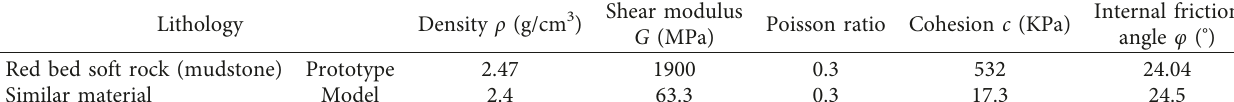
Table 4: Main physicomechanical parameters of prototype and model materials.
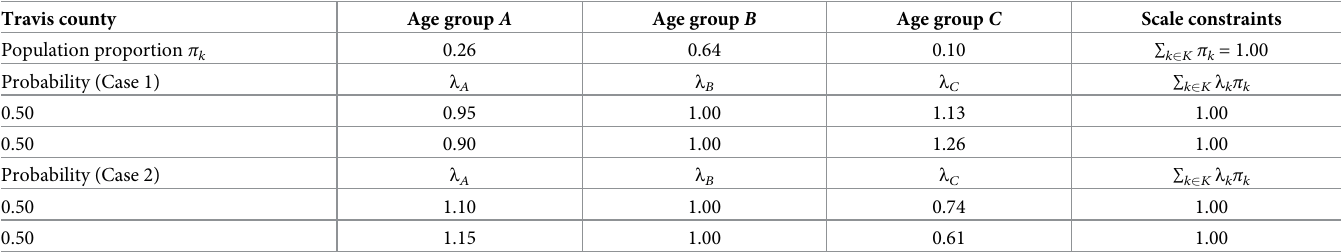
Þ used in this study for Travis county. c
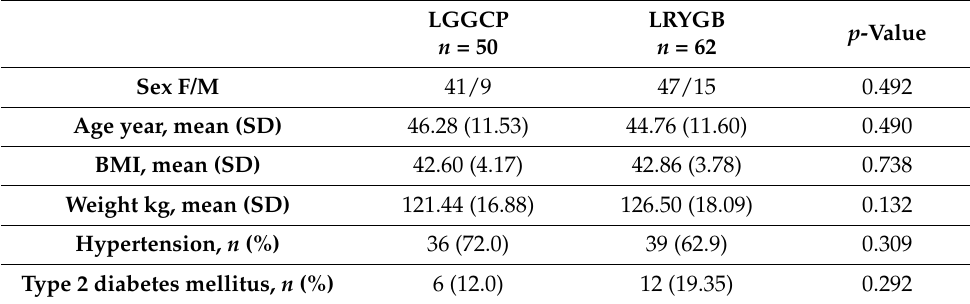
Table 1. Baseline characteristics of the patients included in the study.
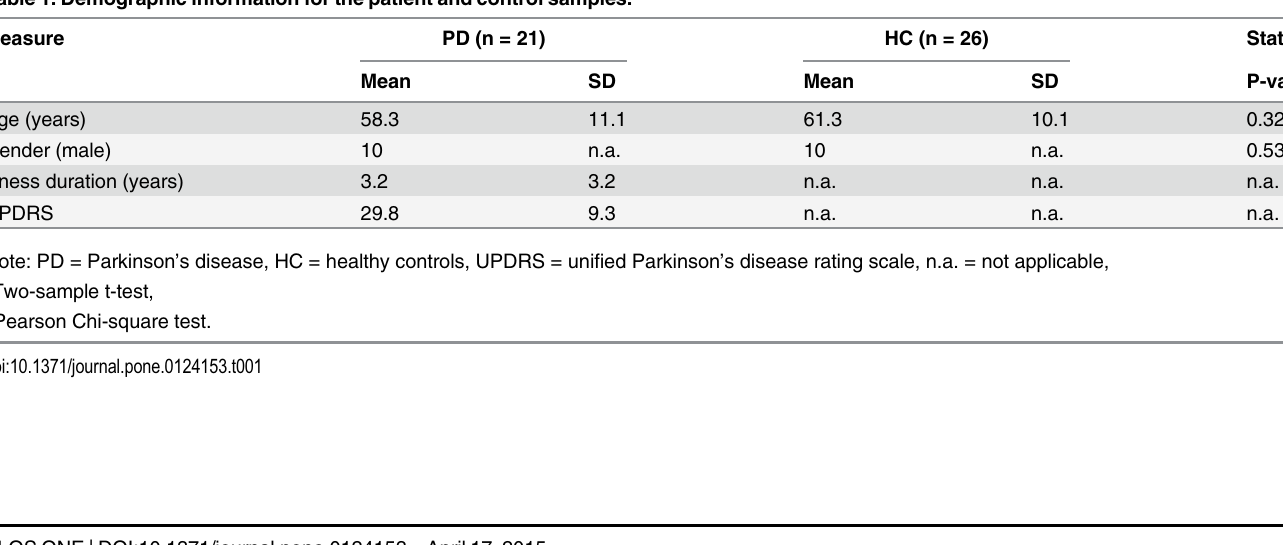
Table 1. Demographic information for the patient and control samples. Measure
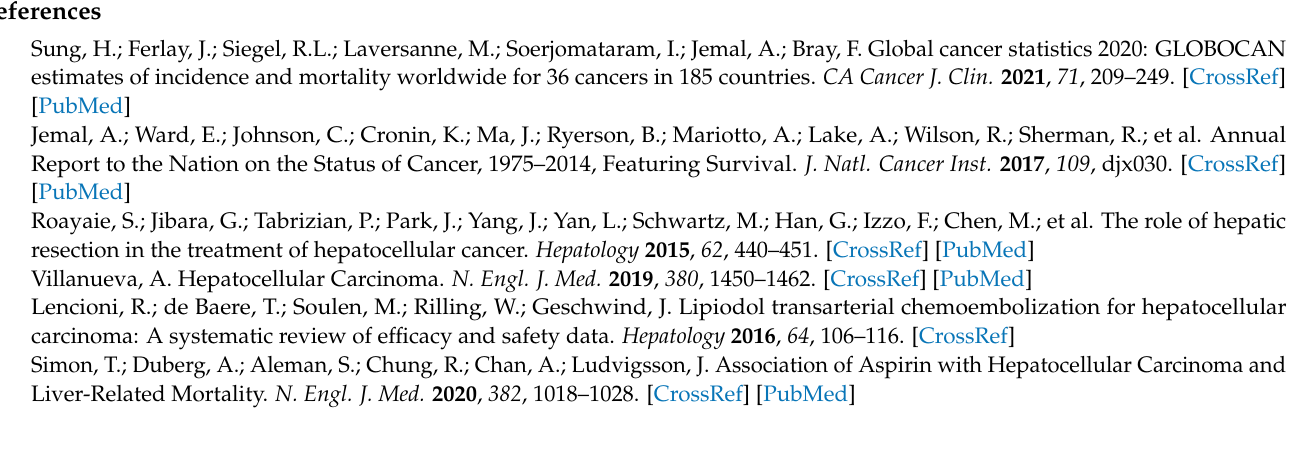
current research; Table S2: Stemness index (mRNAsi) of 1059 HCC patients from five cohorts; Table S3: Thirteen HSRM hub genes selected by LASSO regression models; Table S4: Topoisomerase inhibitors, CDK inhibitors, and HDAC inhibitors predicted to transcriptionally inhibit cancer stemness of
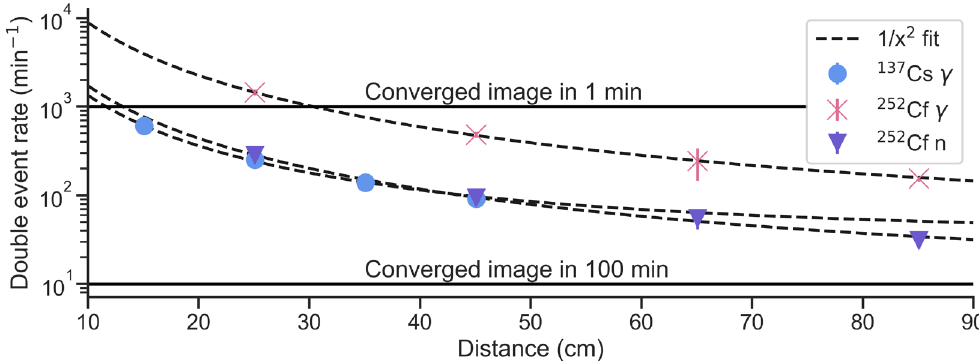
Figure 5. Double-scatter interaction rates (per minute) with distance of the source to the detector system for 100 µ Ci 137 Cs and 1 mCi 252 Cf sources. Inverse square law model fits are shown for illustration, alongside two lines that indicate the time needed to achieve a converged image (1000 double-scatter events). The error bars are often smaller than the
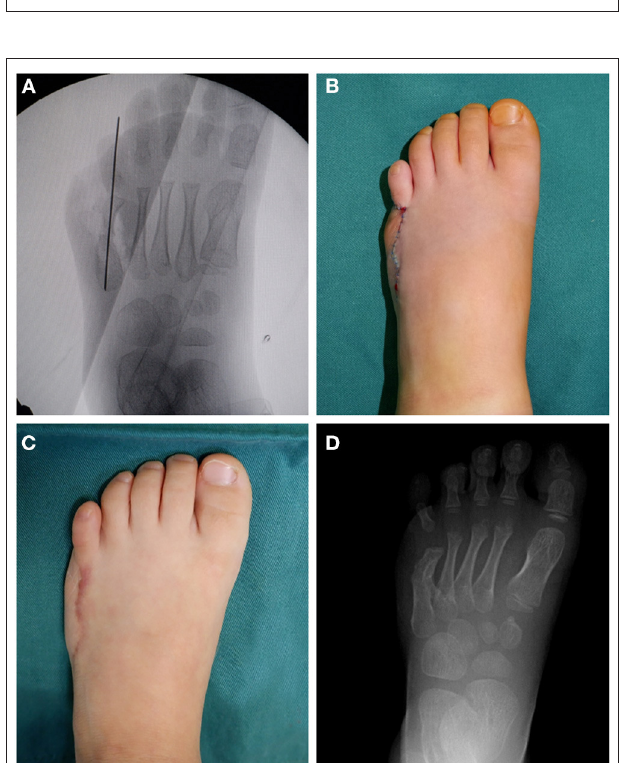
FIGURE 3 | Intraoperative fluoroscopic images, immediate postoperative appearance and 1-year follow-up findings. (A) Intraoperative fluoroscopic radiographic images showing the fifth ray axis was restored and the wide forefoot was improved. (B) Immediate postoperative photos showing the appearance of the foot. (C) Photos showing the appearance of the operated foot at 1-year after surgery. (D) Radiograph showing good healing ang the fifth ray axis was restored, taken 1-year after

══════════════════════════════

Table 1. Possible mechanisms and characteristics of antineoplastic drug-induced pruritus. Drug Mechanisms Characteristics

══════════════════════════════

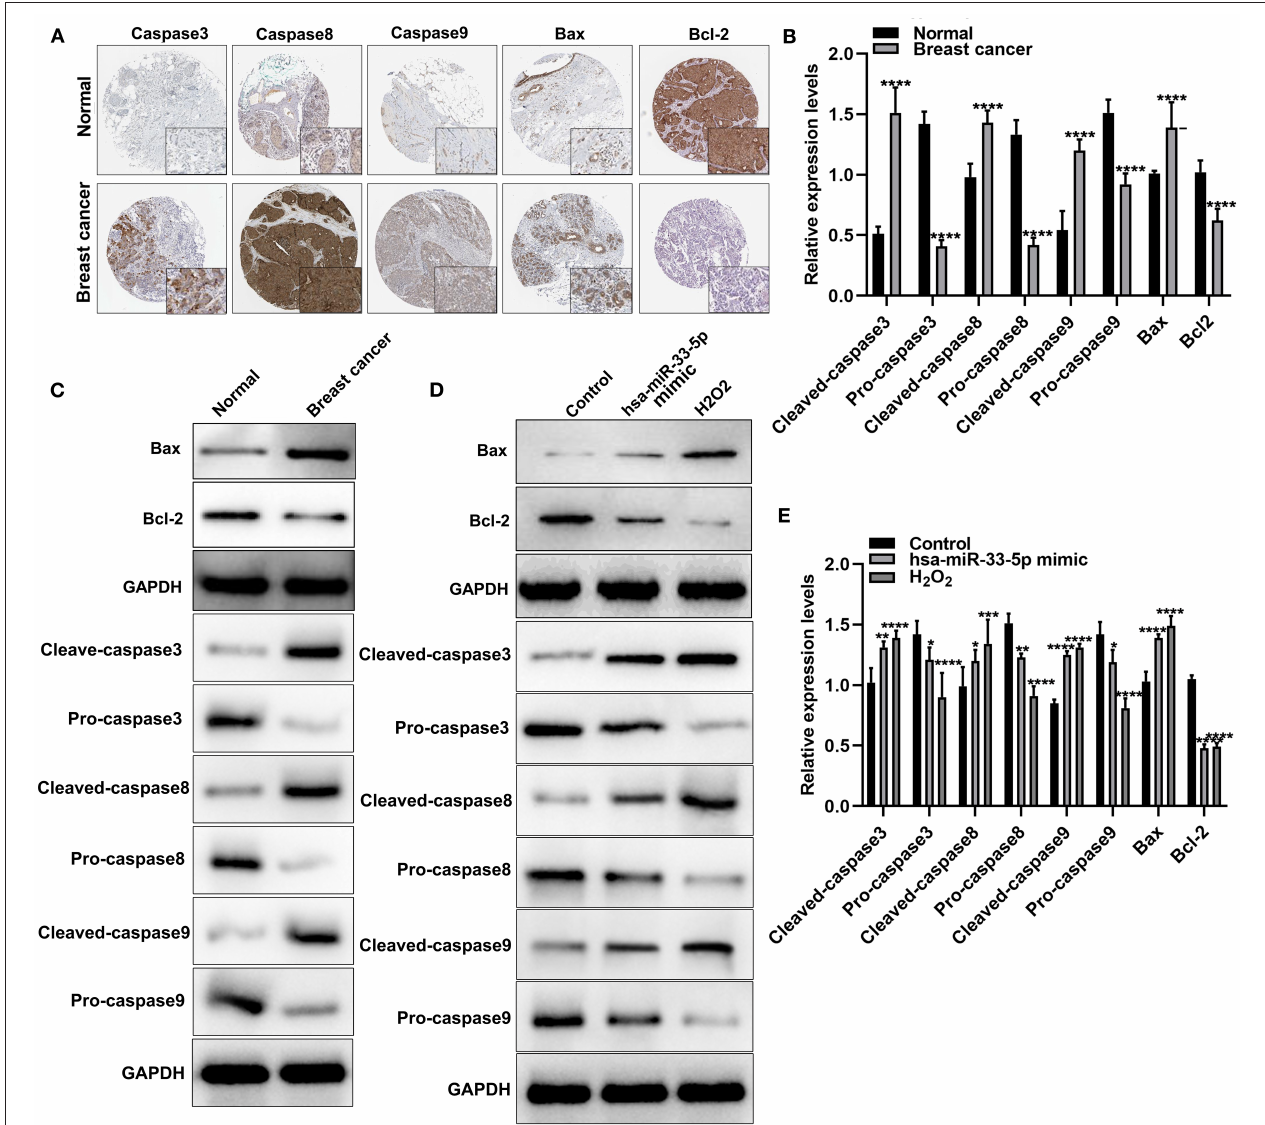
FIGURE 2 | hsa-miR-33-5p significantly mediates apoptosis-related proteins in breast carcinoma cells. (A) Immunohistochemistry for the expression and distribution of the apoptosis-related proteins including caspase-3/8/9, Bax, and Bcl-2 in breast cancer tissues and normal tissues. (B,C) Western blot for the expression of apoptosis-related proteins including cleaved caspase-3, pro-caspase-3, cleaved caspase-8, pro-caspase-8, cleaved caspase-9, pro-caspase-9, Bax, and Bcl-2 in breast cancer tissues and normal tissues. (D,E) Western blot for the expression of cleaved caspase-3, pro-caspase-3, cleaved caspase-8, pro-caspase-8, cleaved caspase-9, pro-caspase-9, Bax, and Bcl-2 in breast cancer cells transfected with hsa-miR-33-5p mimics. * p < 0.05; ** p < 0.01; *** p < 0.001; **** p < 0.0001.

══════════════════════════════

→ PROBLEM STATEMENT:
What is needed is an exact copy of the lines above, from the one holding "Table 4: Main" down to the one holding "current research; Table", with those two included and the pictures left out.

→ RESPONSE:
Table 4: Main physicomechanical parameters of prototype and model materials.
Þ used in this study for Travis county. c
Table 1. Baseline characteristics of the patients included in the study.
Table 1. Demographic information for the patient and control samples. Measure
current research; Table S2: Stemness index (mRNAsi) of 1059 HCC patients from five cohorts; Table S3: Thirteen HSRM hub genes selected by LASSO regression models; Table S4: Topoisomerase inhibitors, CDK inhibitors, and HDAC inhibitors predicted to transcriptionally inhibit cancer stemness of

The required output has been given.